YOUR GOAL ->
Locate every line in the records below that contains the word "channel", and copy each one.

(RECORDS SHOWN begins)

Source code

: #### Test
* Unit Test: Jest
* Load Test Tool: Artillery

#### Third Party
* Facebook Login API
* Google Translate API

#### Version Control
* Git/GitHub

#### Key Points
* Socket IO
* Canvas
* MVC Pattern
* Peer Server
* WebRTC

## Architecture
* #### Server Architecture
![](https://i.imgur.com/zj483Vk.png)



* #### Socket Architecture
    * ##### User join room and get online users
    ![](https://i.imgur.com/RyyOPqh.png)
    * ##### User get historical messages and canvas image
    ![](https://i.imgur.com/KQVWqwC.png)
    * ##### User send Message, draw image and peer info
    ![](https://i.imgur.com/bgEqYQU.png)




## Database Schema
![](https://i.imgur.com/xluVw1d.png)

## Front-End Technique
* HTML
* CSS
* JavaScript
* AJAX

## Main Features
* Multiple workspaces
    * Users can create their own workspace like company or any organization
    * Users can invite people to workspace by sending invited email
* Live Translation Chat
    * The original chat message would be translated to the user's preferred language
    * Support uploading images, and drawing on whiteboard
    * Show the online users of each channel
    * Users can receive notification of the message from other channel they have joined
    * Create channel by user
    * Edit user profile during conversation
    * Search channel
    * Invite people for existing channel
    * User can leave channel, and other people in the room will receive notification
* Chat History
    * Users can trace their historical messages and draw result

(RECORDS SHOWN ends)

REPLY ->
    * Show the online users of each channel
    * Users can receive notification of the message from other channel they have joined
    * Create channel by user
    * Search channel
    * Invite people for existing channel
    * User can leave channel, and other people in the room will receive notification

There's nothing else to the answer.